As of this writing, Ryan is enroute to Oxford, Wisconsin to begin paying his debt to society. He blatantly violated the public trust and abused Illinois’ highest office, treating it as if it was his own personal fiefdom.
He was accused of steering big government contracts to his friends and family, accepting payoffs, gifts, and lavish vacations.
On his way to the federal prison camp, Ryan was accompanied by another ex governor – Gov. James R. Thompson – whose high profile lawfirm, Winston & Strawn, represented Ryan free of charge.
In recent months, Ryan’s freedom resembled an hourglass. The sand, which was seemingly endless finally ran out Tuesday. It was then that U.S. Supreme Court Justice John Paul Stevens refused to extend Ryan’s bail, ensuring his immediate future. He had already been ordered to report to Oxford before 5 p.m. Wednesday, Nov. 7.
Before he left his Kankakee home Wednesday morning, Ryan spoke to reporters. He proclaimed his innocence, vowing to continue to fight to prove it.
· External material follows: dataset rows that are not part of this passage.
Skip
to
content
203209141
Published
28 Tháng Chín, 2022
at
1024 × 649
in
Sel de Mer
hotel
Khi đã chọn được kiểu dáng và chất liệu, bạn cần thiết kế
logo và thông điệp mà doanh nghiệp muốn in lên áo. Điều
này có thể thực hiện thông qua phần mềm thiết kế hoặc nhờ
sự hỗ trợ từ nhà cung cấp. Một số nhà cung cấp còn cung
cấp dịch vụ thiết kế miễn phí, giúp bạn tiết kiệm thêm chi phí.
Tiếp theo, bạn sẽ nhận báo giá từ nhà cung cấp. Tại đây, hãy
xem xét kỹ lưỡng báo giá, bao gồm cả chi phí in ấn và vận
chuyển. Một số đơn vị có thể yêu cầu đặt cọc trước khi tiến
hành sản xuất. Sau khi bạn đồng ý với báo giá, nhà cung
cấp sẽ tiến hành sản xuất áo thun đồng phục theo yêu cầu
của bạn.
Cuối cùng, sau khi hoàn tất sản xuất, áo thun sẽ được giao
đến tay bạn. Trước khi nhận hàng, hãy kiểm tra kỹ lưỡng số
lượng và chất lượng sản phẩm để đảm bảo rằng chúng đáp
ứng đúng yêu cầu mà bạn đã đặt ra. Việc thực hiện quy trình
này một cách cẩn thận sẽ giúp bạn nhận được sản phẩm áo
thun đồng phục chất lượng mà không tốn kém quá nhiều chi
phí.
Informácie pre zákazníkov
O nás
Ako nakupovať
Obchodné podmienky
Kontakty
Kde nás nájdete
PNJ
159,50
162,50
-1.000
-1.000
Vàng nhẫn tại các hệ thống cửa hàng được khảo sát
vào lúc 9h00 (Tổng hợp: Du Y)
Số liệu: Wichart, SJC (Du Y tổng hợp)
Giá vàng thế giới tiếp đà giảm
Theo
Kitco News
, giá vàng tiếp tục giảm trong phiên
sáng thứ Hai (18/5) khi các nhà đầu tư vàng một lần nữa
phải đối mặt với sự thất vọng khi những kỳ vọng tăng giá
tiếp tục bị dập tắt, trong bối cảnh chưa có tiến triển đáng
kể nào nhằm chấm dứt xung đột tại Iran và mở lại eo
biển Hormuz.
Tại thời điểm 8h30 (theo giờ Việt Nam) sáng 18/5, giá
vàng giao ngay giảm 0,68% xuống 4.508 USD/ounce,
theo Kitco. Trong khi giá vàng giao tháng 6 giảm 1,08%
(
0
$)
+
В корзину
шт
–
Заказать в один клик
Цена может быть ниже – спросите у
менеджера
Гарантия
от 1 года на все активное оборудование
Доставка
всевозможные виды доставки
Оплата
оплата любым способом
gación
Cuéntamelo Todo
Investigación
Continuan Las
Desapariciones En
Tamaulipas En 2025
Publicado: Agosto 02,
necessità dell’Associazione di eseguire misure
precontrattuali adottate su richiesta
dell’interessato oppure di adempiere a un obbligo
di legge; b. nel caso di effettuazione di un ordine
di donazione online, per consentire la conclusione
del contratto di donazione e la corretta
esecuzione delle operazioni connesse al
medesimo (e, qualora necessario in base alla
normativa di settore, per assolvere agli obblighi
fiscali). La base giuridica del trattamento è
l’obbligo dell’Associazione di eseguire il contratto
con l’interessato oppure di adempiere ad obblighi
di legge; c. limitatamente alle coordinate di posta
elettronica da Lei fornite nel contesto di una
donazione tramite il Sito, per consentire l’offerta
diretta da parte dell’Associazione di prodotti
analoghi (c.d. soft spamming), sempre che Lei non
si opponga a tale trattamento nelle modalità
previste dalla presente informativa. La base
He said he would report to prison with a “clear conscience.”
But despite his resolve, even appeals court Justice Michael Kanne, who disagreed with the majority judges, favoring a retrial for Ryan and co-defendant Larry Warner, wrote that the evidence against the two was overwhelming.
Experts say there is an off chance that the U.S. Supreme Court justices will agree to hear Ryan’s case. There is also a slim possibility that Thompson can ask to President George W. Bush for a pardon.
It was exactly 13 years ago Thursday that five children belonging to Scott and Janet Willis died in a fiery car crash. A sixth child later died as a result of the crash, which occurred when a chunk fell off a truck driven by a driver who obtained his driver’s license illegally. Thus began an investigation into the workings of the Secretary of State’s office. Not only did the Willis accident happen on Ryan’s watch, while he was Secretary of State, but instead of investigating the accident, Ryan’s pals tried to cover it up.
Ryan never took responsibility, apologized, or offered any explanation to the Willis family.
After Ryan was indicted, Willis called him arrogant. After Ryan was convicted in April 2006, Willis said “he arrogance continued.” Ryan must serve 85 percent of his sentence, even with good behavior.